7. Mme B soutient que depuis le mois de novembre 2015, elle séjourne habituellement en France, où elle est insérée socialement et professionnellement, et où elle réside avec ses trois enfants mineurs. Toutefois, il résulte de ce qui est dit au point 5 que la requérante ne justifie pas de la vie familiale qu'elle invoque ni que le père français de ses enfants contribuerait effectivement à leur entretien et à leur éducation. En outre, elle n'allègue pas être dépourvue d'attaches familiales au Mali, où elle a résidé jusqu'à l'âge de 24 ans. Enfin, si
Mme B fait valoir qu'elle a occupé un emploi depuis le mois de novembre 2019 en qualité d'agent polyvalent intermédiaire, à supposer cette activité établie, ce qui n'est pas le cas en l'espèce, une telle circonstance n'est pas de nature à démontrer une insertion professionnelle significative. Dans ces conditions, la décision en litige n'a pas porté au droit de la requérante au respect de sa vie privée et familiale une atteinte disproportionnée au but poursuivi par cette décision, ni porté atteinte à l'intérêt supérieur de son enfant. Dès lors, elle n'a pas méconnu les stipulations précitées de l'article 8 de la convention européenne de sauvegarde des droits de l'homme et des libertés fondamentales, ni celles de l'article 3, paragraphe 1, de la convention internationale relative aux droits de l'enfant. Pour les mêmes motifs, cette décision n'est pas entachée d'erreur manifeste d'appréciation au regard de ses conséquences sur la situation personnelle de l'intéressée.
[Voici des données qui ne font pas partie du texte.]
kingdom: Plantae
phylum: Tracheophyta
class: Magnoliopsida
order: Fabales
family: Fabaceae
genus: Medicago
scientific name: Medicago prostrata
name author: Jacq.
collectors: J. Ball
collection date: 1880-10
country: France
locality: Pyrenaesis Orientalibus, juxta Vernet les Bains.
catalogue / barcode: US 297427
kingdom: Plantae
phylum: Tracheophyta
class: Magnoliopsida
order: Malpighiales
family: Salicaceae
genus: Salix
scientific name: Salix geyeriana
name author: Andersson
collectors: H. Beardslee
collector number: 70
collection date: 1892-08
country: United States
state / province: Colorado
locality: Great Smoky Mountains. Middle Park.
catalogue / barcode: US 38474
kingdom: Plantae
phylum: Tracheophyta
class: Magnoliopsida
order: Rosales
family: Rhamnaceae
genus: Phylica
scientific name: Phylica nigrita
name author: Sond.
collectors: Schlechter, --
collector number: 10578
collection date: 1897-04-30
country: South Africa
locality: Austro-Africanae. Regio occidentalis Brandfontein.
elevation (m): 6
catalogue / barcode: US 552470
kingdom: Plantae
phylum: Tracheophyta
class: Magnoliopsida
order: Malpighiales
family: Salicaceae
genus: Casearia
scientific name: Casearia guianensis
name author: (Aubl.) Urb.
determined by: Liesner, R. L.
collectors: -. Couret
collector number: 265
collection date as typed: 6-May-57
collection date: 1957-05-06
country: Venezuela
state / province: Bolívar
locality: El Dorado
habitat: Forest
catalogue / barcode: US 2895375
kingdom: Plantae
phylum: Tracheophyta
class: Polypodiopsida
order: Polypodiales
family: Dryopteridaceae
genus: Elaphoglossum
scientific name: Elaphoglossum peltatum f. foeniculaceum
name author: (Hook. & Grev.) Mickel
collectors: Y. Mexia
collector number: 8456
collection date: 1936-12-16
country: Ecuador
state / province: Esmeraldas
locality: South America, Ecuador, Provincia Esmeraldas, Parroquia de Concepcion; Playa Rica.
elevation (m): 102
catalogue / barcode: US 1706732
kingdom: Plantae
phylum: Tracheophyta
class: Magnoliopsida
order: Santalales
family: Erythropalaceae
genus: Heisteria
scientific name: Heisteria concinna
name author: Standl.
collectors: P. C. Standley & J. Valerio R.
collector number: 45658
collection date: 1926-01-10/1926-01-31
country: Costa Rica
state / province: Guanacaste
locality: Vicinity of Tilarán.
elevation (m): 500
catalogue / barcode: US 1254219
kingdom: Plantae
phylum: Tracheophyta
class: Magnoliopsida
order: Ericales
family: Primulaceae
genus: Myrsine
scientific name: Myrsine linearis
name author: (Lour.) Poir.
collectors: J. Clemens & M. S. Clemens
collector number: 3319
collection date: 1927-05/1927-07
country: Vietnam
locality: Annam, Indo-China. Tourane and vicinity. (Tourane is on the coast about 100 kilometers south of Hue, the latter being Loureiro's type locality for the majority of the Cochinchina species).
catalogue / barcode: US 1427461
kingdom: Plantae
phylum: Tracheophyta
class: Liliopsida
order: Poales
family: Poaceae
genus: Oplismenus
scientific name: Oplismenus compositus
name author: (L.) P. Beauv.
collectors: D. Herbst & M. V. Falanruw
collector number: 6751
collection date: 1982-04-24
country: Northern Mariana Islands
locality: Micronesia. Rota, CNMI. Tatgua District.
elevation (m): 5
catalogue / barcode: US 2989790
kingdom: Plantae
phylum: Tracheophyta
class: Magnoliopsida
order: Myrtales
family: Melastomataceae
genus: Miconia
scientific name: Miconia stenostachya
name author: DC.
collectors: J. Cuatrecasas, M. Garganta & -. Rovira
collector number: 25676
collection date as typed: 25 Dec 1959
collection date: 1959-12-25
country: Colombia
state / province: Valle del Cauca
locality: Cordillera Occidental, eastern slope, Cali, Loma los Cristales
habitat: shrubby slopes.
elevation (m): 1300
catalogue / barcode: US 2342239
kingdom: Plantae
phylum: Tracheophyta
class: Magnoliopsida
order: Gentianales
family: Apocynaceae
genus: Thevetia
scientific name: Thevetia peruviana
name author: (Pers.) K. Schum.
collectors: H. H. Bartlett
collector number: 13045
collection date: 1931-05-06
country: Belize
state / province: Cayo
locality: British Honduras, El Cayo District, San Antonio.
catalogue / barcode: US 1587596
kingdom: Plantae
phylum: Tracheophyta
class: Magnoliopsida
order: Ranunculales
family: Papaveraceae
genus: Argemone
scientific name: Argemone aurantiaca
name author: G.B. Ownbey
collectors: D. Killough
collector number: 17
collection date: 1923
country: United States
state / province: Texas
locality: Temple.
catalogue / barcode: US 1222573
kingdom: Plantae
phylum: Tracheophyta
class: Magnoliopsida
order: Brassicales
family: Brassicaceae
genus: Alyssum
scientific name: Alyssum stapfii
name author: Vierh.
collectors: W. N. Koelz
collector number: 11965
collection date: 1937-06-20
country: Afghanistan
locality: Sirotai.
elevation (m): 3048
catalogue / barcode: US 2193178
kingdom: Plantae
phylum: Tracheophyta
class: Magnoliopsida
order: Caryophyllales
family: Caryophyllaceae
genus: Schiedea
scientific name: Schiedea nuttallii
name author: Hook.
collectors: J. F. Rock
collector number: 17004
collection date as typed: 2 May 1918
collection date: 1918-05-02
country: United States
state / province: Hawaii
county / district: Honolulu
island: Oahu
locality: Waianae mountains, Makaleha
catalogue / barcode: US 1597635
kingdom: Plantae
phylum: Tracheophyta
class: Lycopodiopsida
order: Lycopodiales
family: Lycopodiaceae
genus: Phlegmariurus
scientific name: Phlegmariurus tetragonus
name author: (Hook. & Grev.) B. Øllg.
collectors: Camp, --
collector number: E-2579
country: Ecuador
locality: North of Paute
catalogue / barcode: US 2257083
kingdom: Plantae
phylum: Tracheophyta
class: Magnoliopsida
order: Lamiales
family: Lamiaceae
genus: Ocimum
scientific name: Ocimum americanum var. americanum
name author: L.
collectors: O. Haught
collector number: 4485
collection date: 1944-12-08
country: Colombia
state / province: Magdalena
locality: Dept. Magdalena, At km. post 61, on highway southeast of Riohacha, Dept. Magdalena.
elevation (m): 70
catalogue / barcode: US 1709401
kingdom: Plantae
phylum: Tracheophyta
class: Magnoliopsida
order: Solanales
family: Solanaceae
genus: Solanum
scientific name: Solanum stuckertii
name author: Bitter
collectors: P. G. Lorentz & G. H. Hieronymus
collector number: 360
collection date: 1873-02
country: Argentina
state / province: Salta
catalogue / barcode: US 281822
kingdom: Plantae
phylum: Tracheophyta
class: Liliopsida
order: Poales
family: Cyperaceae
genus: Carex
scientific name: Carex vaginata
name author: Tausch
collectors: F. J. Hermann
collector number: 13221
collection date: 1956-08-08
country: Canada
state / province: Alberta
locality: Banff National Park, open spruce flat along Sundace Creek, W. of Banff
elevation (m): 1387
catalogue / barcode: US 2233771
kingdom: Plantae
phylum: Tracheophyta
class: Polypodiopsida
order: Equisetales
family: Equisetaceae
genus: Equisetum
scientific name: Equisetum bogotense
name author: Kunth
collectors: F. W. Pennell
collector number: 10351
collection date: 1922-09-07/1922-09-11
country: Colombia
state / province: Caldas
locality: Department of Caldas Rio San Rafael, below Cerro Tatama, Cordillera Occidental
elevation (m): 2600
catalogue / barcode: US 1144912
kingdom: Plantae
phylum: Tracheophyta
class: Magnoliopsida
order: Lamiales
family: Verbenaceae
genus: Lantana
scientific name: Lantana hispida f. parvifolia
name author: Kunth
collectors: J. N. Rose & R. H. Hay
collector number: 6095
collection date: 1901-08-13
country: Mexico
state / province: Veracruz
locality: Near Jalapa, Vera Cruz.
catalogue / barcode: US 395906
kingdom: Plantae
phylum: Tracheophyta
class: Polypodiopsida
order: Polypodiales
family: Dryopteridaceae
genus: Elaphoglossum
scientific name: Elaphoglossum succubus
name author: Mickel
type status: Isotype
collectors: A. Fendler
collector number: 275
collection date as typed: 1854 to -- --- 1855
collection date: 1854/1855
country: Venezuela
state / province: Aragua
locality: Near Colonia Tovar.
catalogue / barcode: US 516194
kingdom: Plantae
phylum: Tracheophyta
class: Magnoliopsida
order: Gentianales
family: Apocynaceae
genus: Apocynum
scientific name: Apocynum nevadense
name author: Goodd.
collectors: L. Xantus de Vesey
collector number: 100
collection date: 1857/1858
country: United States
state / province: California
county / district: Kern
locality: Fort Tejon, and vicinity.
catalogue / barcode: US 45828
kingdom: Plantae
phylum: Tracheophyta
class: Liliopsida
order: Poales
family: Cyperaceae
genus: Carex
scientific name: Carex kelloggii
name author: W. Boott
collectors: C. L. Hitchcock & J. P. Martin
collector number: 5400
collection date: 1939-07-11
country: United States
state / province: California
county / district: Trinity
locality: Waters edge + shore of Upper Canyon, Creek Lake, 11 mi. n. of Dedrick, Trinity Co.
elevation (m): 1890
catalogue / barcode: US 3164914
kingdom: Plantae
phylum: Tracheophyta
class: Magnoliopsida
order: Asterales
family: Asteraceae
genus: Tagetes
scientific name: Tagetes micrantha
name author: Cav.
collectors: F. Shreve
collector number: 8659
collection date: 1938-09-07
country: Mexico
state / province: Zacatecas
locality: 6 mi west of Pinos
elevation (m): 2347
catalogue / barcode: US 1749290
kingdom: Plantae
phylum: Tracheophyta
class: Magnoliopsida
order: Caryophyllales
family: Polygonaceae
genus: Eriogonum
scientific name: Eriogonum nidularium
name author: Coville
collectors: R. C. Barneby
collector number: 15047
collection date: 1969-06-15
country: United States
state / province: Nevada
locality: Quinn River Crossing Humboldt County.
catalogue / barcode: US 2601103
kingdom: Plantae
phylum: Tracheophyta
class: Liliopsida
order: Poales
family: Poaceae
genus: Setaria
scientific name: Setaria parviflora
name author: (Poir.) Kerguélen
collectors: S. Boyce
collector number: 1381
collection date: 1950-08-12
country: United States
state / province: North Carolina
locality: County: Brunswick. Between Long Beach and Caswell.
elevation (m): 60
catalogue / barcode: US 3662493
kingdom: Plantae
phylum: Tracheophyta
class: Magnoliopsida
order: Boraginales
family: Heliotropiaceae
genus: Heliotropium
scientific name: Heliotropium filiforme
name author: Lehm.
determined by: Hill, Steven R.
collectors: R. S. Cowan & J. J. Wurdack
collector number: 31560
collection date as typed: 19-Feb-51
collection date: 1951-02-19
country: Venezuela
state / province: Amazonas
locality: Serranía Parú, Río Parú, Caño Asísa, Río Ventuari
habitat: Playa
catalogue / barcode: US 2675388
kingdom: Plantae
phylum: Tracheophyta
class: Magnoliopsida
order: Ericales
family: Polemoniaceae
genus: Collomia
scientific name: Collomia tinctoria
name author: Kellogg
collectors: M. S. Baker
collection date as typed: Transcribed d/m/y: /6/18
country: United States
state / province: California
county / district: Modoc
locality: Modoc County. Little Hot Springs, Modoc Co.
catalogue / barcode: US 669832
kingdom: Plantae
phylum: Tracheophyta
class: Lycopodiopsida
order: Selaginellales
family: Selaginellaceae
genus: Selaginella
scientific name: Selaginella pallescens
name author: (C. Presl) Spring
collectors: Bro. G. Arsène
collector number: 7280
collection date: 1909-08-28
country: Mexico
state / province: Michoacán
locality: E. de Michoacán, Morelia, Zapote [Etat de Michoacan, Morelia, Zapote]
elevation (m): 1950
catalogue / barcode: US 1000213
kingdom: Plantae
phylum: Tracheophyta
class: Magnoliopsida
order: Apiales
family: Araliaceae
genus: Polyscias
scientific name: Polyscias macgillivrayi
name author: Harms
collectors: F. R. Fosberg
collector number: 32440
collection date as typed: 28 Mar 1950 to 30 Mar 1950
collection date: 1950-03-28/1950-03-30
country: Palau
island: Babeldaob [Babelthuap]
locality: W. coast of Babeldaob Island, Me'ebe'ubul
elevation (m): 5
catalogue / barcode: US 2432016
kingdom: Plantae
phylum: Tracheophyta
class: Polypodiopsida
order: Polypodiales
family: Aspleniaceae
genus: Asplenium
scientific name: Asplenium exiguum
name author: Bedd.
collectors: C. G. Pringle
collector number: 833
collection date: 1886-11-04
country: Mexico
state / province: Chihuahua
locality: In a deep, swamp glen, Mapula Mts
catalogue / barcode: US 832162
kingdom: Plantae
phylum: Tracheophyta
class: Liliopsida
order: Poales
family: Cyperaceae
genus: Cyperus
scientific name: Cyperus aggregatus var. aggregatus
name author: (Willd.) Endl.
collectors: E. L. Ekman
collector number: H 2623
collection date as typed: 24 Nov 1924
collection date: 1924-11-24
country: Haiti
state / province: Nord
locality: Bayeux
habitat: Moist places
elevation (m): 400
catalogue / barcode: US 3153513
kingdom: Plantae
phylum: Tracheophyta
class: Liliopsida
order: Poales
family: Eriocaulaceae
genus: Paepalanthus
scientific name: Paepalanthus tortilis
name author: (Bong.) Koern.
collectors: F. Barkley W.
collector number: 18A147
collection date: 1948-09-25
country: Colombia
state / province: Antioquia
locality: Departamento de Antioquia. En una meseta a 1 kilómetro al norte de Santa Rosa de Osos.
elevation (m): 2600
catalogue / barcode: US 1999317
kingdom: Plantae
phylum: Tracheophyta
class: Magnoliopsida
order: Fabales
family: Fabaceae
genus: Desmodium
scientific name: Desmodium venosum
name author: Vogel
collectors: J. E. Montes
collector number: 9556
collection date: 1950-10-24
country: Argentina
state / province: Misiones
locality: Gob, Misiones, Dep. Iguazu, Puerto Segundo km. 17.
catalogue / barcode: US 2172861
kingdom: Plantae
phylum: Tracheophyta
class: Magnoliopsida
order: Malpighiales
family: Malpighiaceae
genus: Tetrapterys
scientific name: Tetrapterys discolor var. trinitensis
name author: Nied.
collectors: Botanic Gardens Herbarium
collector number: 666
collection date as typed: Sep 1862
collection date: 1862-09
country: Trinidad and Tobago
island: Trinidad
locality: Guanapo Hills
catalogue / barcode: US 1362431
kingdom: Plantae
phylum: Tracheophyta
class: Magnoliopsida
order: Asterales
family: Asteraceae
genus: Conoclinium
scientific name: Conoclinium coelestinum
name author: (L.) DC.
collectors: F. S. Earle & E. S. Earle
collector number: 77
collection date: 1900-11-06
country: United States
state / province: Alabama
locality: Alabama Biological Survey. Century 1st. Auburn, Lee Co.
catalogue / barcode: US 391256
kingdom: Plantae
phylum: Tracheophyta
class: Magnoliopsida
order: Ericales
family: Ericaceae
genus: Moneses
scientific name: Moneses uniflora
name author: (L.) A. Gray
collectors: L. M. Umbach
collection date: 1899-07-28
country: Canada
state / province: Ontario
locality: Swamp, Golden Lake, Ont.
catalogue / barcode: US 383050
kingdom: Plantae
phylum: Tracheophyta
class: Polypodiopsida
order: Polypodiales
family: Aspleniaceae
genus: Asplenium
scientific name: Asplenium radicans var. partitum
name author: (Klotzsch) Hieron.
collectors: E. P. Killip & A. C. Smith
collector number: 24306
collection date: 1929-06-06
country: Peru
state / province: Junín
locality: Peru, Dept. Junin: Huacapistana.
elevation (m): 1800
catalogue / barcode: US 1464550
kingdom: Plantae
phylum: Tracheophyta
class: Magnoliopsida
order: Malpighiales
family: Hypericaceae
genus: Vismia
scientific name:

8. En cinquième lieu, il ne ressort pas des pièces du dossier que la requérante aurait présenté une demande de titre de séjour sur le fondement des dispositions du 7° de l'article
L. 313-11 du code de l'entrée et du séjour des étrangers et du droit d'asile. Par suite, le moyen tiré de la méconnaissance de ces dispositions ne peut être utilement soulevé.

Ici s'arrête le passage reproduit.